Die Rostocker Sprachverständnis-Probe ist grundsätzlich für einen inklusiven Unterricht geeignet, aber eine pauschale Antwort ist schwierig, da es immer auf das Kind und den jeweiligen schulischen Kontext ankommt. Wenn Sie Lernende mit sonderpädagogischem Förderbedarf in Ihrer Klasse haben, schätzen Sie ab, ob das Kind den Test durchhält. Machen Sie sich auch mit dem Nachteilsausgleich vertraut. Vielleicht gibt es bereits ein paar Umsetzungshinweise, die Sie bei der RoSP anwenden können.

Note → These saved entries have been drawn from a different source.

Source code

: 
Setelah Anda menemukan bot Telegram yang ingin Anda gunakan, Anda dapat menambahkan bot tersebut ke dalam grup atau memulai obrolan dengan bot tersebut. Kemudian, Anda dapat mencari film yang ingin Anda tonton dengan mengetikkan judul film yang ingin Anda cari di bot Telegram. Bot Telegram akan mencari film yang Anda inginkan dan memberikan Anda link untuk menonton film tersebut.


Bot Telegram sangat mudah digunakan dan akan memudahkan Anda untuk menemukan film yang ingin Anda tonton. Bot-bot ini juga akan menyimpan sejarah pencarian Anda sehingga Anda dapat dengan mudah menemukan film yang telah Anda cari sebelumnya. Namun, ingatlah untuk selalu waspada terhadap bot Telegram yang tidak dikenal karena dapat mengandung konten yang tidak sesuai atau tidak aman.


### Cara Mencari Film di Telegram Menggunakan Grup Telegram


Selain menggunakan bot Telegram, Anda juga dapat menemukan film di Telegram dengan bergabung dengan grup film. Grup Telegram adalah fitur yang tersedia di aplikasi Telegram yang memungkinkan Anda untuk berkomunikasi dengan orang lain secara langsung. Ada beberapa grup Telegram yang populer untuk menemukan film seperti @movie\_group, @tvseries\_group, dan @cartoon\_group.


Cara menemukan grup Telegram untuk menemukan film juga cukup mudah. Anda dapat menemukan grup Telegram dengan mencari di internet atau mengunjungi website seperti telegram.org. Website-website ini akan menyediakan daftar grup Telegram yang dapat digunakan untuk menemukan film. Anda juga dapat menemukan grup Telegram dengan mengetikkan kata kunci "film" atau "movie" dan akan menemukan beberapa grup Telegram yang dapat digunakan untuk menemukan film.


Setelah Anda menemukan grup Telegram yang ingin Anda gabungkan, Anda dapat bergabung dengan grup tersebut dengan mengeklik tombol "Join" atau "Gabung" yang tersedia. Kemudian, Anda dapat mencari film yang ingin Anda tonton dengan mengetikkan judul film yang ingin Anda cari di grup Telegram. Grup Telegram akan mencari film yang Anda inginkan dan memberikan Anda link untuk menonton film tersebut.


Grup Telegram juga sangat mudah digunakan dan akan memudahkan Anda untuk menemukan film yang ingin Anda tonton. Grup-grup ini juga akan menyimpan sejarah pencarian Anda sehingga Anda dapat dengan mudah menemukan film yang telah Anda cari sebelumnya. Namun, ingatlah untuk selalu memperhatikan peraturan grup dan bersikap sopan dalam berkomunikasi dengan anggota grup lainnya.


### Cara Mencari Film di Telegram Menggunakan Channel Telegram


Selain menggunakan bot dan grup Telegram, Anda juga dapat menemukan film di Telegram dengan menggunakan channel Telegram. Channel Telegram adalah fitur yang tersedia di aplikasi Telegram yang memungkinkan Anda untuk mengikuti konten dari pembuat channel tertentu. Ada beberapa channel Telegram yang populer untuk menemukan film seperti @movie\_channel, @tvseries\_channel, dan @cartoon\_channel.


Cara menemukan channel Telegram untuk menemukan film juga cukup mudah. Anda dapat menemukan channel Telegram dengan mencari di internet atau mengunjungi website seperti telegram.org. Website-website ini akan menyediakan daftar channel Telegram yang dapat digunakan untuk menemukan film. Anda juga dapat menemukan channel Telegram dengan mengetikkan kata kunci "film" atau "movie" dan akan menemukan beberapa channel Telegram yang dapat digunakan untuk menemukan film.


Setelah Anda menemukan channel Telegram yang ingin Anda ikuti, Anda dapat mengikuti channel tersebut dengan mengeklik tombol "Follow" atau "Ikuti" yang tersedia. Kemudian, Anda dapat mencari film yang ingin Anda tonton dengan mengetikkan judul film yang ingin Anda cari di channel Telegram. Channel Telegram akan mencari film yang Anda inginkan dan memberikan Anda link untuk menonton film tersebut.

Wenn Sie Lernende mit sonderpädagogischem Förderbedarf testen sollten, verhalten Sie sich geduldig und motivierend. Je nach Förderschwerpunkt können Sie die folgenden Hinweise beachten:
- Bei gravierenden Sehproblemen vergrößern Sie alle Testitems. Sie können beispielsweise die einzelnen DIN-A5-Seiten der Testhefte auf A4-Papier vergrößern oder digitale Vergrößerungsmedien nutzen. Passen Sie ggf. die Kontraste der animierten Videos auf dem Bildschirm an.
- Falls Sie das Screening abbrechen sollten, können sie es zu einem späteren Zeitpunkt noch einmal durchführen. Verwenden Sie dafür ein neues Testheft.
- Bei starken kognitiven Einschränkungen ist die RoSP nicht geeignet.
Viel Erfolg bei der Durchführung der RoSP!